EXERCISE PASSAGE: Begin
Monday, April 19, 2010

Reflections of a man...

Paul entered my life in the last years of my childhood, and I have never been an adult without him. He, on the other hand, did not have the luxury of finishing his childhood. He was forced to become an adult long before it should have been over.
At 16 years old, Paul lost both his parents in an act that is beyond comprehension. I met him shortly after, and even in the midst of all this brokenness, Paul had a strength, a passion for life, and a heart that didn't seem to fit the circumstances. I think that is part of what drew me to him. We began our lives together almost from the moment we met.
There has never been a moment in our lives together that Paul has not worked hard. Not only has he always worked full time at jobs that provided for his family, but afterward, he came home and fixed everything on my honey-do list that needed his attention around the house. Then, he'd clean out the cars, wash them and change the oil when needed. Outside, he would fertilize the grass, mow it, manicure it and help me plants flowers. He did this, so that the kids and I could be outside when we was working and enjoy soft grass and a beautiful yard. For many years, I thought all men did this, because my father did all these things too, but I realize now, that many do not.
Paul also believes that a job worth doing is worth doing well. Our children would say that there were times in their lives that their father needed more grace for them in this area, and even I have been heard calling my my husband a painting Natzi, but in its purest form, in its best, these character traits of my husbands are full of integrity, wisdom, and love.
And now, after 35 years together, I find myself surprised by a new facet of this man that God created and gave to me. I say I am surprised, because I thought I had seen them all, and I had not.
This one though, is different from all the others. The light that is refracted by this one is warmer, more gentle somehow, and more quiet. I am watching him walk in humility with passion. I watch him work hard to give God glory as an employee in a place where that is often challenging. I see him managing another man's business like it was his own without any of the benefits. No one sees the hours he spends working at home but me.
EXERCISE PASSAGE: End
EXCERPTED RECORDS: Begin
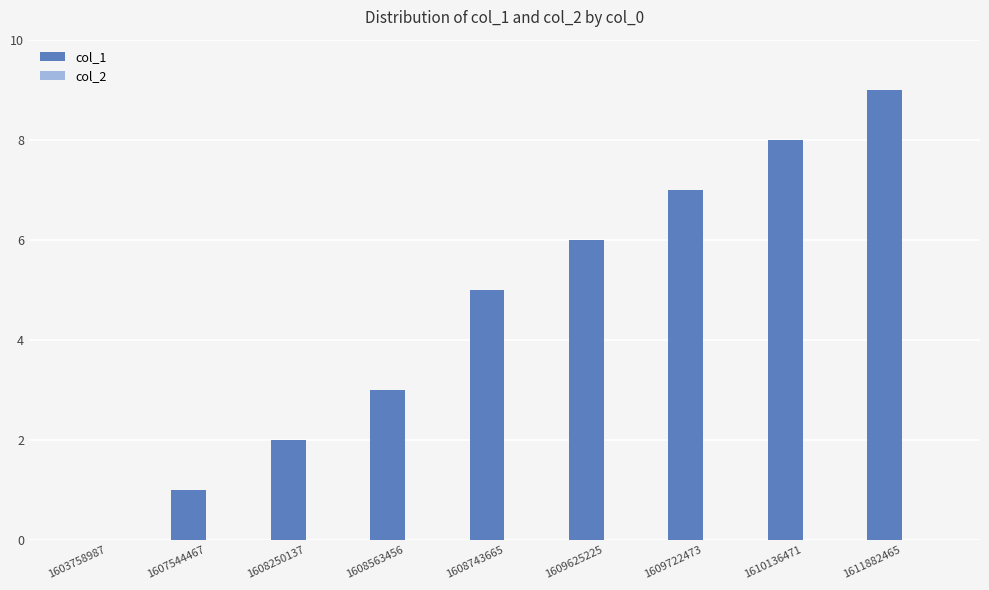

The chart shows a value of 3 at 1608563456. True or false?

True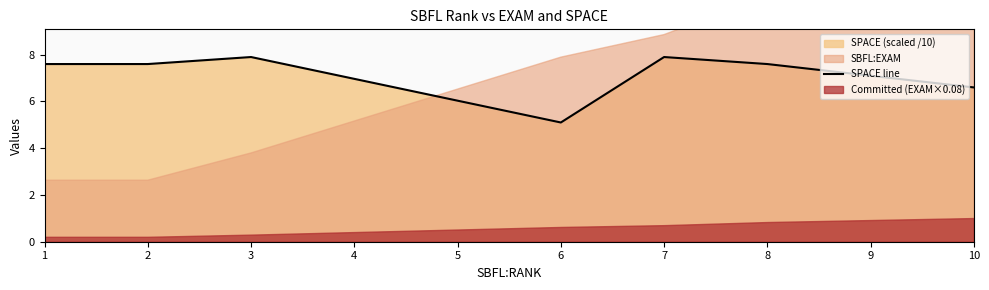

What is the difference between the second highest and minimum values?

2.8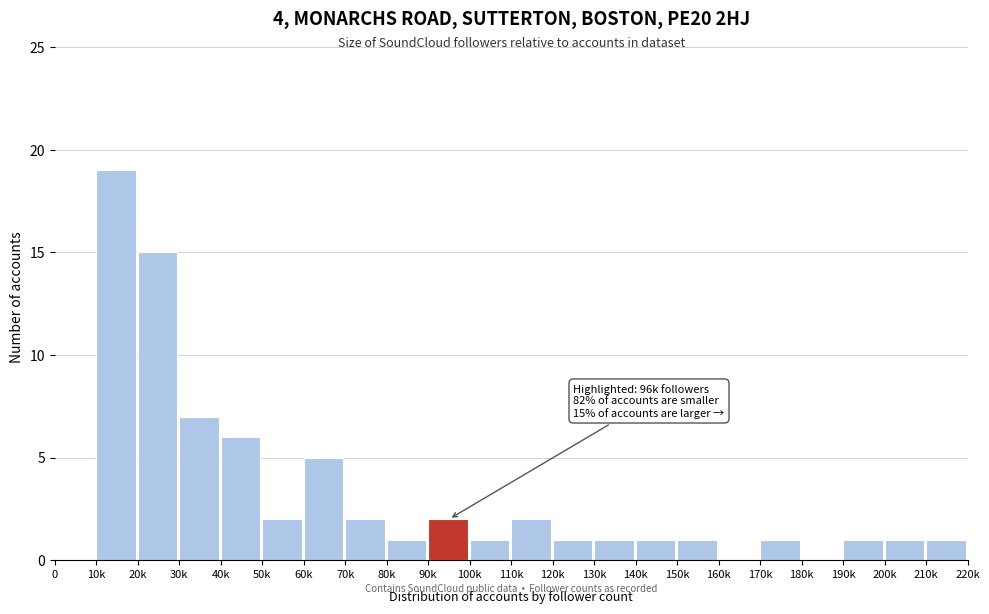

Reading right to left, list all the values displayed in this chart.

210k=1	200k=1	190k=1	180k=0	170k=1	160k=0	150k=1	140k=1	130k=1	120k=1	110k=2	100k=1	90k=2	80k=1	70k=2	60k=5	50k=2	40k=6	30k=7	20k=15	10k=19	0=0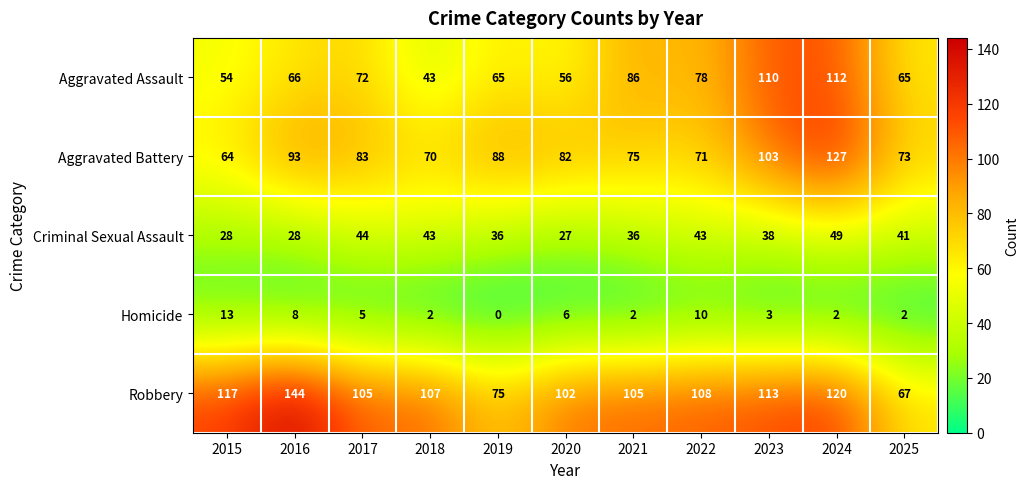

How many data points does each series have?

11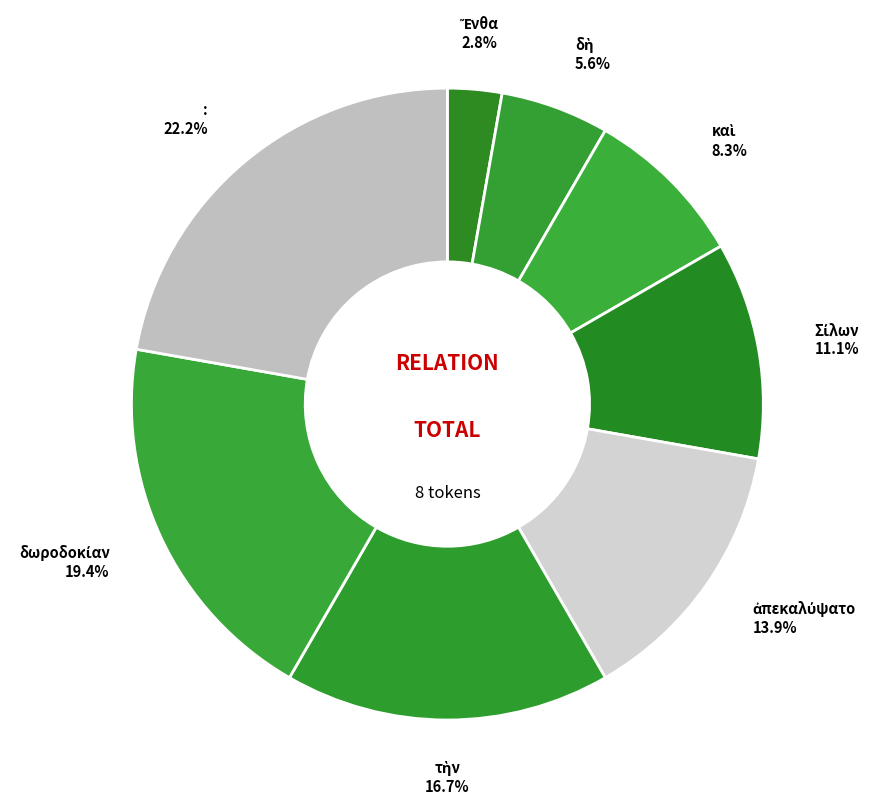

Which slice is the largest?

:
EXCERPTED RECORDS: End
ASSIGNED TASK A
Reproduce the passage about Paul word for word, starting with "And now, after" and going on through "home but me.".
ASSIGNED TASK B
Summarize the passage about Paul in two sentences.

TASK ANSWER A
And now, after 35 years together, I find myself surprised by a new facet of this man that God created and gave to me. I say I am surprised, because I thought I had seen them all, and I had not.
This one though, is different from all the others. The light that is refracted by this one is warmer, more gentle somehow, and more quiet. I am watching him walk in humility with passion. I watch him work hard to give God glory as an employee in a place where that is often challenging. I see him managing another man's business like it was his own without any of the benefits. No one sees the hours he spends working at home but me.

TASK ANSWER B
Paul lost both parents at 16, and the writer met him shortly after and was drawn in part by his strength, passion for life and heart; the two have now been together 35 years. He has always worked hard at full-time jobs and at home on the house, cars and yard, and the writer is now seeing a new facet of him as he walks in humility with passion and works to give God glory as an employee.